We've all heard about the disgraceful under-the-table politics that were associated with ramming Obamacare through the US Senate. The "Cornhusker Kickback" and "Louisiana Purchase" whereby Yea votes were purchased from the Senators of Nebraska and Louisiana are among the many noxious aspects of Obamacare. Thanks to alert bloggers, we didn't even have to wait until it was passed to learn about these foul deeds.
We weren't totally surprised when the Massachusetts legislature changed the rules for filling Senate vacancies so they could appoint a Democrat who would vote "Yea" without having read the new law or even been involved in the debates. This got Obamacare through the Senate even though the law it passed was quite different from the House version. When the Taxachusetts voters elected a permanent Senator who was not only Republican, but had run on the express platform of ensuring that Obamacare wouldn't become law, we thought that the electorate had finally killed the monster.
Instead of taking the hint, however, the Democratic leadership used a parliamentary maneuver to amend the bill that had already passed the Senate and have the House pass it. This gave President Obama something to sign.

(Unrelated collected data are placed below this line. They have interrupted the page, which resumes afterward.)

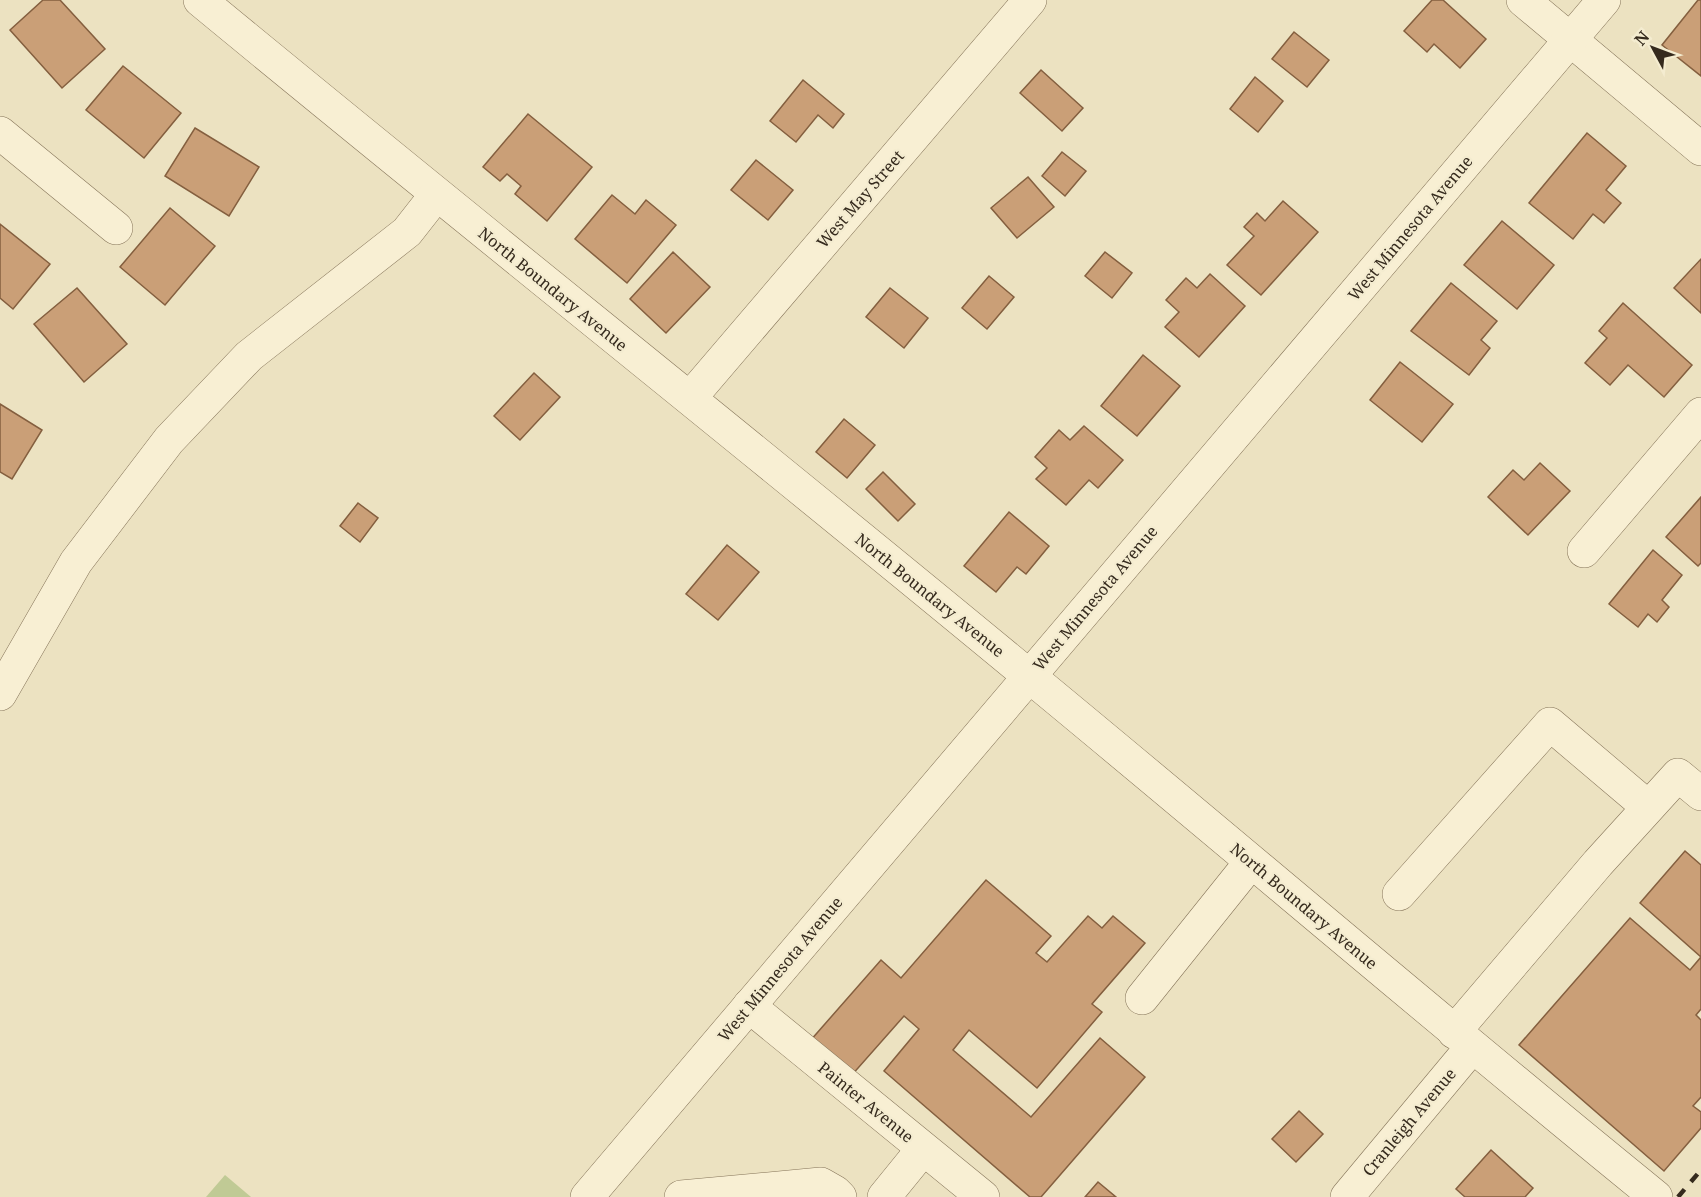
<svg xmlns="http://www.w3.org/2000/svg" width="1701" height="1197" font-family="'Noto Serif',serif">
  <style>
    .green { fill: #c0ca95 }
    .building { fill: #ca9f77; stroke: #845f3f; stroke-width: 1.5 }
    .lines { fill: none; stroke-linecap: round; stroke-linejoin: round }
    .minor-casing { stroke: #857459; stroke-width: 34 }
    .minor { stroke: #f8efd3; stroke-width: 33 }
    .rail { stroke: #352a1d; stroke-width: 4.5; stroke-dasharray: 10 10; stroke-linecap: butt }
    .labels { text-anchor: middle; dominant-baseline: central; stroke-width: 4.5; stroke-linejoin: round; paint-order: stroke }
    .street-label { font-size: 16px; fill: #352a1d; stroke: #f4ecd0 }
  </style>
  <rect width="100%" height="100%" fill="#ece2c1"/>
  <polygon class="green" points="225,1175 251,1197 206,1197"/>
  <g class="building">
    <polygon points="43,0 60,0 105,49 62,88 10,30"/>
    <polygon points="1432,0 1443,0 1486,39 1460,68 1434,44 1427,52 1404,31"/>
    <polygon points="1698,0 1701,0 1701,76 1662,45"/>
    <polygon points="1294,32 1329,60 1307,87 1272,59"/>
    <polygon points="123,66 181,113 144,158 86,110"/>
    <polygon points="1041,70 1083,108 1062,131 1020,93"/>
    <polygon points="1255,77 1283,101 1258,132 1230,109"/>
    <polygon points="803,80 844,114 833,128 818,115 796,142 770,121"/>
    <polygon points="528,114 592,167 547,221 515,194 521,186 507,174 500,181 483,167"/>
    <polygon points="195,128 259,167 229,216 165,176"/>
    <polygon points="1587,133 1626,166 1606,190 1621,203 1604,223 1593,214 1573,239 1529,203"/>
    <polygon points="1062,152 1086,171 1065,196 1042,176"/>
    <polygon points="756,160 793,190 768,220 731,190"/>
    <polygon points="1028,177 1054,207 1017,238 991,208"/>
    <polygon points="612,195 635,214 646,200 676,225 627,283 575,239"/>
    <polygon points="1283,201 1318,232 1261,295 1227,265 1254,236 1244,227 1257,213 1265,221"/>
    <polygon points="170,208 215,246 165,305 120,267"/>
    <polygon points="1502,221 1554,265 1517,309 1464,265"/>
    <polygon points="0,224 50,264 13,309 0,298"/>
    <polygon points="673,252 710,287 666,333 630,299"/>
    <polygon points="1105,252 1132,273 1112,298 1085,276"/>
    <polygon points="1701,259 1701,313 1674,288"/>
    <polygon points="1210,274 1245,306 1199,357 1165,327 1179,312 1166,300 1186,278 1197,288"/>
    <polygon points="989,276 1014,297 987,329 962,308"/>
    <polygon points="1451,283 1497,321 1481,340 1490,348 1469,375 1411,331"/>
    <polygon points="77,288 127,344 84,382 34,324"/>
    <polygon points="890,288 928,318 904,348 866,317"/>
    <polygon points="1623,303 1692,365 1664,397 1628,365 1610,385 1585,363 1607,338 1599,331"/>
    <polygon points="1143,355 1180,386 1137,436 1101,406"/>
    <polygon points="1400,362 1453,404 1422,442 1370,400"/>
    <polygon points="534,373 560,397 520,440 494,416"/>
    <polygon points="0,404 42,430 12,479 0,472"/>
    <polygon points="844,419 875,445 847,478 816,452"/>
    <polygon points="1084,426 1123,460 1098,488 1089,480 1066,505 1036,479 1047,468 1035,457 1059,430 1070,440"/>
    <polygon points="1540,463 1570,491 1528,535 1488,497 1513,470 1524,480"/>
    <polygon points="883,472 915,504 898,521 866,489"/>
    <polygon points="1701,497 1701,563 1698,566 1666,537"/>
    <polygon points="358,503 378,518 360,542 340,526"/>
    <polygon points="1009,512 1049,546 1026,574 1017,567 996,592 964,566"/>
    <polygon points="727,545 759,572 718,620 686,594"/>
    <polygon points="1653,550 1682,575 1662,600 1669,607 1657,622 1648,614 1638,627 1609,604"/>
    <polygon points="1685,851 1701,865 1701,957 1640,903"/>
    <polygon points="986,880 1051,936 1036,953 1047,962 1088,916 1102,928 1113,916 1145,943 1092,1004 1102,1012 1037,1088 969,1030 953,1050 1031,1117 1100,1038 1145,1077 1041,1197 1030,1197 884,1071 919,1029 904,1016 851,1076 810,1041 881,960 901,978"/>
    <polygon points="1630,918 1690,970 1701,957 1701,1009 1696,1015 1701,1020 1701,1097 1693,1106 1701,1112 1701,1128 1664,1171 1519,1045"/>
    <polygon points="1299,1111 1323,1134 1296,1162 1272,1139"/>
    <polygon points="1491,1150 1533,1188 1525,1197 1465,1197 1456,1189"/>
    <polygon points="1098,1182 1116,1197 1085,1197"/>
  </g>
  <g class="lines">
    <g class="minor-casing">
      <g id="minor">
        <path d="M200 0C475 227 755 449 1029 676 1239 849 1445 1026 1656 1197"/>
        <polyline points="1523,0 1701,149"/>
        <polyline points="0,133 116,228"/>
        <polyline points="690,398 1030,0"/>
        <polyline points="1584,551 1701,414"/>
        <polyline points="0,694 76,562 169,440 249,356 407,232 436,195"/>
        <polyline points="1399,894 1550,724 1648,807"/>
        <polyline points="1142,998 1251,862"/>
        <polyline points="749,1006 983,1197"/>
        <polyline points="1454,1032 1598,863 1678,775 1701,794"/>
        <polyline points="587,1197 1604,0"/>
        <polyline points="681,1197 821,1184 835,1192 840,1197"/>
        <polyline points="884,1197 923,1149"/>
        <polyline points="1347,1197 1472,1047"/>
      </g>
    </g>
    <use href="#minor" class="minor"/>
    <polyline class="rail" points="1678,1197 1701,1170"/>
  </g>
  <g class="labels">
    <g class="street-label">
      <text transform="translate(860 199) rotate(-49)">West May Street</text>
      <text transform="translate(1410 228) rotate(-50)">West Minnesota Avenue</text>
      <text transform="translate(553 289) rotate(39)">North Boundary Avenue</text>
      <text transform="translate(930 595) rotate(39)">North Boundary Avenue</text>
      <text transform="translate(1095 598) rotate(-50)">West Minnesota Avenue</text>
      <text transform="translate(1304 906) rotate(40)">North Boundary Avenue</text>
      <text transform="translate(780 969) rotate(-50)">West Minnesota Avenue</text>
      <text transform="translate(866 1102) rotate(39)">Painter Avenue</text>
      <text transform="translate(1409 1122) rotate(-50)">Cranleigh Avenue</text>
    </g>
  </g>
  <g transform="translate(1653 48) rotate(311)" stroke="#f4ecd0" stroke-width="4.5" paint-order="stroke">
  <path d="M0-4.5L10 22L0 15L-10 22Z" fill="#352a1d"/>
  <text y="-9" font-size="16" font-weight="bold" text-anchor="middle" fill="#352a1d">N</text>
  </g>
</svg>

It remains one of the most divisive, contentious acts of our government, surpassing even Roe v Wade in terms of heated popular rejection and legal challenges by state governments.
Obamacare passed the Senate only because the Democrats had a veto-proof majority at the time. They were unable to persuade a single Republican to support it, but they didn't need to. Just one fewer Democrat in the Senate would have spared our nation enormous conflict. We've discussed the vote fraud that put Sen. Franken (D) in office where he provided that crucial 60th vote.
Sen. Franken wasn't the only questionable vote for Obamacare, however. In October 2008, just before the election, Alaskan Republican Sen. Ted Stevens was convicted of improperly accepting gifts from oil companies. He narrowly lost the election to Mark Begich (D) who also provided a crucial 60th vote for Obamacare.
It soon turned out that the Justice Department attorneys committed "willful and intentional misconduct" during the trial. A few months later, Judge Emmet Sullivan, who had presided over the trial, overturned the conviction when he found out about the misconduct. He said from the bench, "I have never seen anything approaching the mishandling and misconduct that I have seen in this case."
Among other things, the prosecutors intentionally hid evidence proving Sen. Stevens' innocence and sat quietly in their seats while one of their witnesses gave damning testimony that they knew to be false. Not even a sitting Senator can survive that sort of out-and-out government-sponsored fraud.
The Wall Street Journal reported that the special investigation Judge Sullivan ordered is complete. The report has been delivered, but only a summary has been made public.
Judge Sullivan's special investigator, Washington lawyer Henry F. Schuelke III, found the prosecution was "permeated by the systematic concealment of significant exculpatory evidence" that would have corroborated the longtime Republican senator's defense, according to the judge's synopsis.
The government has more resources than any individual citizen, no matter how wealthy or powerful. For that reason, prosecutors are required to give the defense any evidence that might serve to show that the defendant was innocent.
What's more, this so-called "exculpatory evidence" must be turned over in a timely manner. Instead of turning over the evidence, the government's lawyers deliberately concealed it and submitted evidence they knew to be false.
Shockingly, the special investigator didn't recommend prosecution:
Nevertheless, Mr. Schuelke didn't recommend a criminal contempt prosecution because he said the attorneys never disobeyed a "clear and unequivocal" order by the judge.
In other words, even though the judge had scolded the prosecution repeatedly, he never gave them an explicit order to turn over any evidence they might have had. The investigator argued that the miscreants ought not to be prosecuted because the judge didn't give them an individual and personal command to actually follow the law they were sworn to uphold.
What hair-splitting! Shouldn't judges assume that the lawyers who're appearing in their courts have at lest some passing familiarity with the rules of evidence and understand their obligation not to promote perjury? Shouldn't this be even more true of lawyers employed by our federal government's Justice Department? Maybe it's time we changed its name to something more appropriate - the Ministry of Love, say.
Obamacare owes its existence to political payoffs to reluctant Senators, vote rigging in Minnesota, and "willful and intentional misconduct" during the trial of a Republican senator. Is it any wonder that the American people want no part of it? Yet there it sits, diabolically churning forward. 2012 can't come too soon for us.